22 06 1815, matin.          

Puisque l’on veut me violenter, je n’abdiquerai point. Je veux qu’on me laisse y songer en paix. Dites-leur d’attendre.

4 heures, après-midi. Lucien, écrivez.

En commençant la guerre pour soutenir l’indépendance nationale, je comptais sur la réunion de tous les efforts, de toutes les volontés, et sur le concours de toutes les autorités nationales. J’étais fondé à en espérer le succès. Les circonstances me paraissent changées.

Je m’offre en sacrifice à la haine des ennemis de la France.

Puissent-ils être sincères dans leurs déclarations et n’en avoir voulu réellement qu’à ma personne. Unissez-vous tous pour le salut public et pour rester une nation indépendante. Je proclame mon fils sous le nom de Napoléon II, empereur des Français.

Ils l’ont voulu !

Il a tant fait pour moi ! Saura-t-il jamais, ce peuple, tout ce que m’a coûté cette nuit des incertitudes et des angoisses ! J’ai dû céder, et une fois fait, cela a été fait : je ne suis pas pour les demi-mesures.

Pour moi je ne pouvais ni ne voulais être un roi de la Jacquerie !

Napoléon. Vie de Napoléon par lui-même. Compilation d’André Malraux.
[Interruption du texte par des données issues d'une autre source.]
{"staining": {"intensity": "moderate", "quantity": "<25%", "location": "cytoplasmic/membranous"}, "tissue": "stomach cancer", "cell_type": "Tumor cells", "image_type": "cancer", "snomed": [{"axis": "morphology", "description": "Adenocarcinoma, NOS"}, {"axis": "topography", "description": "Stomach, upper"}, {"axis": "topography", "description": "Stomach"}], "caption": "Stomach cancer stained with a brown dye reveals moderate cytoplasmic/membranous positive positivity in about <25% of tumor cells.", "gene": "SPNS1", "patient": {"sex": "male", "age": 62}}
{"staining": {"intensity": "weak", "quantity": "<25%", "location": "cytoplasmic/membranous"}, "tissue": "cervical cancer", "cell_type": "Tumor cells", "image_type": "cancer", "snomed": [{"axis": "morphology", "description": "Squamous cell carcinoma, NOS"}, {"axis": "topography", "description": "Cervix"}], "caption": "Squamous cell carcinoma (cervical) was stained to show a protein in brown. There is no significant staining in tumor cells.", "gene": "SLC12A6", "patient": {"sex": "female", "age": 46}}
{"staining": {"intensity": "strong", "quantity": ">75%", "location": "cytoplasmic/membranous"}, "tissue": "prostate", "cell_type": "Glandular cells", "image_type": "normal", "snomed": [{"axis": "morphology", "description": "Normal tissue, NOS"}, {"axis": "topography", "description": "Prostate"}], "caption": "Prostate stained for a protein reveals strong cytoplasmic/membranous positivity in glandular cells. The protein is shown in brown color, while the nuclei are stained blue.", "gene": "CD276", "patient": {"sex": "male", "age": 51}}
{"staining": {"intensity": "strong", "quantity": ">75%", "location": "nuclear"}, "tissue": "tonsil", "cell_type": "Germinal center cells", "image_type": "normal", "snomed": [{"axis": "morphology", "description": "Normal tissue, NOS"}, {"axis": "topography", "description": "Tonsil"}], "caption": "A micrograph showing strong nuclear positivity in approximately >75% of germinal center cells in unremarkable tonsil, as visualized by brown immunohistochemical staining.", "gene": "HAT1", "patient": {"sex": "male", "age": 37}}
Gallimard 1930

Deuxième Restauration avec Louis XVIII.

20 11 1815

Le second traité de Paris que la France n’est pas autorisée à parapher, rétablit les frontières à ce qu’elles étaient au 1° janvier 1790 ; ce qui implique des restitutions territoriales aux confins de l’actuelle Belgique et le retour de la Savoie au royaume de Piémont Sardaigne ; Victor Emmanuel I° rétablit l’ancien régime : c’est le buon governo (ainsi nommé par les historiens français et républicains bon teint, en dérision de ce qualificatif donné par le Roi de Piémont Sardaigne), en donnant pleins pouvoirs à la police et aux carabiniers piémontais. La France doit encore payer plus de 700 millions de francs d’indemnités et entretenir une armée d’occupation de 150 000 hommes. Tout cela représente le revenu de trois années fiscales.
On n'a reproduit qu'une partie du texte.